REQUIREMENT:
The response must contain each line of the material that holds "Silkscreen".

RECORDS FOR THIS TASK:
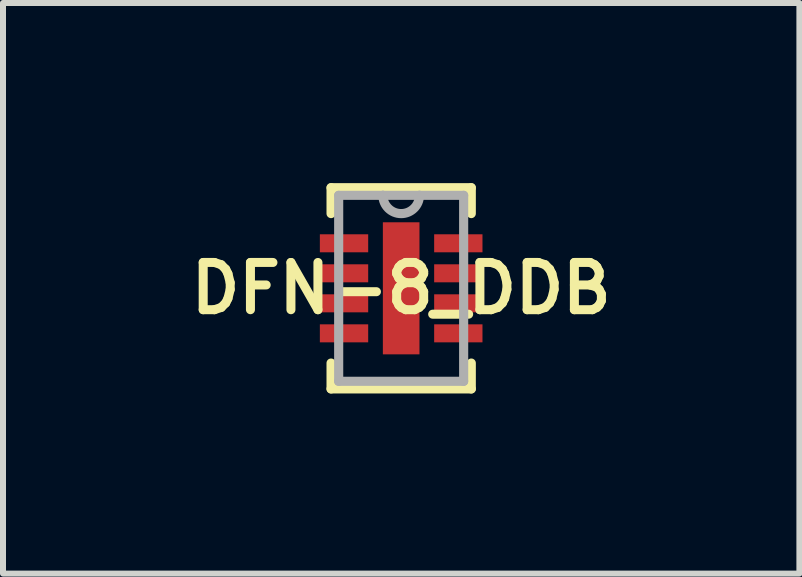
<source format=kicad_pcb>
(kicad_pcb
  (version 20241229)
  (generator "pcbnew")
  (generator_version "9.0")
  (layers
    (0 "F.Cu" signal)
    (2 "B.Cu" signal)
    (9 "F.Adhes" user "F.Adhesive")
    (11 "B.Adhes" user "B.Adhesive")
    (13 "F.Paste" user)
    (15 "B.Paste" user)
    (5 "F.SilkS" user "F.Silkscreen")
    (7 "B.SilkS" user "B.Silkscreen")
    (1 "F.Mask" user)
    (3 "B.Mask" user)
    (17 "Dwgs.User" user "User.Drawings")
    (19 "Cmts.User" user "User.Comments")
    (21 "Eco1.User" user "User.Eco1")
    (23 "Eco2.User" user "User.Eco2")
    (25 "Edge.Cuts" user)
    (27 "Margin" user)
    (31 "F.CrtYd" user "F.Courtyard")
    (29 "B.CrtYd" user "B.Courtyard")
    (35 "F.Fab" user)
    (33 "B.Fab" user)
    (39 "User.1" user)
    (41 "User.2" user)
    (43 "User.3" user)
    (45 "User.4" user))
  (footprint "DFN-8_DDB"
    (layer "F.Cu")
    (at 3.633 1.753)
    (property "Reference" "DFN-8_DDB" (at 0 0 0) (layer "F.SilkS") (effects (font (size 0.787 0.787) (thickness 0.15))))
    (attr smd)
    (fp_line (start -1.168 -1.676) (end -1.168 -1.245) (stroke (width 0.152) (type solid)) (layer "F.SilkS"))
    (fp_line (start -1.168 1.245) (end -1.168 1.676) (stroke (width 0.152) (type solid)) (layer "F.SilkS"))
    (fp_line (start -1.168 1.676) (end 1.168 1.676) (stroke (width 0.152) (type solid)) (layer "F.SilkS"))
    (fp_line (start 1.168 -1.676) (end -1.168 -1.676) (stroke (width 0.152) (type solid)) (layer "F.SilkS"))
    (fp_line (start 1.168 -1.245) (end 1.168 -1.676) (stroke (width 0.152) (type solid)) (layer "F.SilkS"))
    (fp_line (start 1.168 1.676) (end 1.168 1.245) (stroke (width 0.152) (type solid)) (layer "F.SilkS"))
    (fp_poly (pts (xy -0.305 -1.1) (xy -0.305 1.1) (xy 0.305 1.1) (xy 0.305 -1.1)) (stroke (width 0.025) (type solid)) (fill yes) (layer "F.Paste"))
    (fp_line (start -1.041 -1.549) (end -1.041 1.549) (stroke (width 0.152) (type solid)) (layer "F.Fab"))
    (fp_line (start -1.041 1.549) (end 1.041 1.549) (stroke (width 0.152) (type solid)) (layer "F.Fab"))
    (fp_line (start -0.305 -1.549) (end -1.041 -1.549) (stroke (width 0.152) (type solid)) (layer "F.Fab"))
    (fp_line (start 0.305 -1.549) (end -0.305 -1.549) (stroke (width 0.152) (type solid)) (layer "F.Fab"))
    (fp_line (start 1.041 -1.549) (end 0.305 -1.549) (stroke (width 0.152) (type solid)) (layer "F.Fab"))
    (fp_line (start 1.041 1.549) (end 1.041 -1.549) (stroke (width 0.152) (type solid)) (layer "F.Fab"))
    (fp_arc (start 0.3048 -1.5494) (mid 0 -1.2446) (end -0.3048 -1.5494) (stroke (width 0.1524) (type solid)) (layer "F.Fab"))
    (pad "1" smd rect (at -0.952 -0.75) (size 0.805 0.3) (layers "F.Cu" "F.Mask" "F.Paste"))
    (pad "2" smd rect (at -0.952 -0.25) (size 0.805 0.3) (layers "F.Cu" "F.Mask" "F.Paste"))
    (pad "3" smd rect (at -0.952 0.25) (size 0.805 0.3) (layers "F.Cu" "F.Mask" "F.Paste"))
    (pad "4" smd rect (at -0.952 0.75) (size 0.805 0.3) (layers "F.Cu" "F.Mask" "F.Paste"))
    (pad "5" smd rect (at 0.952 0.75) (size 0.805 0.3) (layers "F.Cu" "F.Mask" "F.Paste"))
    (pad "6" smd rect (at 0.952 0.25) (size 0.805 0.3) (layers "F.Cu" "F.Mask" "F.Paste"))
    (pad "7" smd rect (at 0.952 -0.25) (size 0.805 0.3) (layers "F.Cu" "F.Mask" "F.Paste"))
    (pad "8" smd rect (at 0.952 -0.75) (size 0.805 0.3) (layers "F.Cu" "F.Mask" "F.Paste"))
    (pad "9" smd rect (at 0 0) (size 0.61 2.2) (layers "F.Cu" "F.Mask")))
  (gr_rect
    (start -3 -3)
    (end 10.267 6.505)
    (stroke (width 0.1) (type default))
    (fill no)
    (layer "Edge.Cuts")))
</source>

EXERCISE OUTPUT:
    (5 "F.SilkS" user "F.Silkscreen")
    (7 "B.SilkS" user "B.Silkscreen")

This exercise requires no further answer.